→ **Exercise aim**
Copy the lines of the material below word for word, starting at the line that contains "family: Pompilidae" and ending at the line that contains "scientific name: Anemonastrum canadense", with both of those lines included.

Saved entries:
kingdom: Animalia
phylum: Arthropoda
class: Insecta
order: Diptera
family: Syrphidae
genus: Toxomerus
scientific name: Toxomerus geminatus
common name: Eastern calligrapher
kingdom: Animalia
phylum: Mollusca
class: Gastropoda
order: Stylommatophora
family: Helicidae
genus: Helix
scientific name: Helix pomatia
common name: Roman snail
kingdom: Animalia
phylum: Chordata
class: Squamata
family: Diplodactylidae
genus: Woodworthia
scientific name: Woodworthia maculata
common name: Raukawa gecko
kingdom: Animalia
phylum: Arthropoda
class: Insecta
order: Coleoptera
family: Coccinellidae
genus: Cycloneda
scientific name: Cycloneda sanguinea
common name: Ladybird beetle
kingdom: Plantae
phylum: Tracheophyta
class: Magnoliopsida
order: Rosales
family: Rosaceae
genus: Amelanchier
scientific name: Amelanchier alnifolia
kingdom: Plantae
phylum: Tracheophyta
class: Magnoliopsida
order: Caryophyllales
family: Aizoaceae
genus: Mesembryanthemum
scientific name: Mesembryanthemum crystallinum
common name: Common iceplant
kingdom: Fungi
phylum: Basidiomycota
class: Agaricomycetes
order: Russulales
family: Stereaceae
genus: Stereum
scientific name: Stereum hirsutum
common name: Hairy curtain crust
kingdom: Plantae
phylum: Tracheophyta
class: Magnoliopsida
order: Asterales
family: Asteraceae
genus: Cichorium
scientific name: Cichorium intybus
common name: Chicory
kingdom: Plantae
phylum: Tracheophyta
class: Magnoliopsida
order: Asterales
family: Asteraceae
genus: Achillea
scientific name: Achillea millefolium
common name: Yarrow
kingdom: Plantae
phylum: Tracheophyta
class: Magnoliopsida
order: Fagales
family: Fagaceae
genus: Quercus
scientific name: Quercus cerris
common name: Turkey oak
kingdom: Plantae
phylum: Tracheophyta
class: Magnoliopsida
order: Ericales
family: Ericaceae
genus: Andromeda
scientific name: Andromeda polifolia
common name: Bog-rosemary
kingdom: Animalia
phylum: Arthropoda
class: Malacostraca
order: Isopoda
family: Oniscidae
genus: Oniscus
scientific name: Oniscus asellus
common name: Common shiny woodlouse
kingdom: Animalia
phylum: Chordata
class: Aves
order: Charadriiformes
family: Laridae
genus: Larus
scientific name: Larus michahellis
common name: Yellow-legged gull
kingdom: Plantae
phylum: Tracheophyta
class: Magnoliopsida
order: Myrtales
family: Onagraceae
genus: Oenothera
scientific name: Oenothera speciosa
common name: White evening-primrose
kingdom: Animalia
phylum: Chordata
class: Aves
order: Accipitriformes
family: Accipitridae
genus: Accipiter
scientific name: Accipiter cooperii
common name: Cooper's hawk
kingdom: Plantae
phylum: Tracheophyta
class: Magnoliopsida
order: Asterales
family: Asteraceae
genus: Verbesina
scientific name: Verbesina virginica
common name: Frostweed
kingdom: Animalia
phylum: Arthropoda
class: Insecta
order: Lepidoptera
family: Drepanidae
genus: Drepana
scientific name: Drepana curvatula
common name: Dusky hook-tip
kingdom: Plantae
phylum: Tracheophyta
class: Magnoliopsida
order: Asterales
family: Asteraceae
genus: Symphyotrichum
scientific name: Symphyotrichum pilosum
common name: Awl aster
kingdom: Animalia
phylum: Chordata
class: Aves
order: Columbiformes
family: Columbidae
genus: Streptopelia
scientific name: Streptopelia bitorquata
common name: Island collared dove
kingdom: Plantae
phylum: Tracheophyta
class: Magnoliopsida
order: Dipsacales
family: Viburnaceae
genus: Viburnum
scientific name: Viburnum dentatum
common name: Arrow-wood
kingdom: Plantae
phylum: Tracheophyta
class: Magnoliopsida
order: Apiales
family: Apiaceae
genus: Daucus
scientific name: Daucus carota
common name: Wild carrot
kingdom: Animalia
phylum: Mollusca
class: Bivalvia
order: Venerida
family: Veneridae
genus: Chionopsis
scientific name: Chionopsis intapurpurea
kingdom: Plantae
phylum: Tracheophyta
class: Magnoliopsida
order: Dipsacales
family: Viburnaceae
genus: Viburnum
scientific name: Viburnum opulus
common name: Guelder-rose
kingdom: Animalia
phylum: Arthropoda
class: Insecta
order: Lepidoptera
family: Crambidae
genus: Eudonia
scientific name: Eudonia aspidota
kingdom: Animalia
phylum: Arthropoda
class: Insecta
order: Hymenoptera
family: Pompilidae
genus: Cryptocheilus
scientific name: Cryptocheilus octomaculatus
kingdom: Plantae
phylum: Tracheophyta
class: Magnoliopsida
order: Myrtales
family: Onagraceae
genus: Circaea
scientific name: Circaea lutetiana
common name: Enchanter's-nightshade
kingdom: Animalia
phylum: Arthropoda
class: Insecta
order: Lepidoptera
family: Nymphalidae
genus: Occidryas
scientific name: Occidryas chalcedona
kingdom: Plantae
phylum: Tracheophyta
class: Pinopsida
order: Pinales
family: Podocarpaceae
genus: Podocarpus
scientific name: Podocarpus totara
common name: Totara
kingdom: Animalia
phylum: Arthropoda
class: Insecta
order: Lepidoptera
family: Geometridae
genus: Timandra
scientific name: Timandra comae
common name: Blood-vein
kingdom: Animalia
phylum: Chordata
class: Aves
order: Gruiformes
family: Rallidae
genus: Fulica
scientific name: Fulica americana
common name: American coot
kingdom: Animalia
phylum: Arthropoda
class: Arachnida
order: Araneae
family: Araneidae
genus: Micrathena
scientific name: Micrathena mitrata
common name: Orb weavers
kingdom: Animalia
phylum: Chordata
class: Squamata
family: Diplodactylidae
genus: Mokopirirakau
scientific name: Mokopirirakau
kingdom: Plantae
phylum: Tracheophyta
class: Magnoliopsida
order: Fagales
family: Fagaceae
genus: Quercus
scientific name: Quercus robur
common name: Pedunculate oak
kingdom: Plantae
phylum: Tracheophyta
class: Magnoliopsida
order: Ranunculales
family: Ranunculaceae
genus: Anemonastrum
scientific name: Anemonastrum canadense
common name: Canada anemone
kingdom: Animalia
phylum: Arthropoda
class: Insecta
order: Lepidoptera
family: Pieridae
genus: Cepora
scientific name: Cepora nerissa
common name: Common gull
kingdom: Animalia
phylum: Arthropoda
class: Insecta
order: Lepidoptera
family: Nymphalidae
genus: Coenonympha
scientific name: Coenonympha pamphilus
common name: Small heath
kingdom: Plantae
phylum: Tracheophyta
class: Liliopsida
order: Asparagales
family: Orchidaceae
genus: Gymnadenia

→ **Exercise answer**
family: Pompilidae
genus: Cryptocheilus
scientific name: Cryptocheilus octomaculatus
kingdom: Plantae
phylum: Tracheophyta
class: Magnoliopsida
order: Myrtales
family: Onagraceae
genus: Circaea
scientific name: Circaea lutetiana
common name: Enchanter's-nightshade
kingdom: Animalia
phylum: Arthropoda
class: Insecta
order: Lepidoptera
family: Nymphalidae
genus: Occidryas
scientific name: Occidryas chalcedona
kingdom: Plantae
phylum: Tracheophyta
class: Pinopsida
order: Pinales
family: Podocarpaceae
genus: Podocarpus
scientific name: Podocarpus totara
common name: Totara
kingdom: Animalia
phylum: Arthropoda
class: Insecta
order: Lepidoptera
family: Geometridae
genus: Timandra
scientific name: Timandra comae
common name: Blood-vein
kingdom: Animalia
phylum: Chordata
class: Aves
order: Gruiformes
family: Rallidae
genus: Fulica
scientific name: Fulica americana
common name: American coot
kingdom: Animalia
phylum: Arthropoda
class: Arachnida
order: Araneae
family: Araneidae
genus: Micrathena
scientific name: Micrathena mitrata
common name: Orb weavers
kingdom: Animalia
phylum: Chordata
class: Squamata
family: Diplodactylidae
genus: Mokopirirakau
scientific name: Mokopirirakau
kingdom: Plantae
phylum: Tracheophyta
class: Magnoliopsida
order: Fagales
family: Fagaceae
genus: Quercus
scientific name: Quercus robur
common name: Pedunculate oak
kingdom: Plantae
phylum: Tracheophyta
class: Magnoliopsida
order: Ranunculales
family: Ranunculaceae
genus: Anemonastrum
scientific name: Anemonastrum canadense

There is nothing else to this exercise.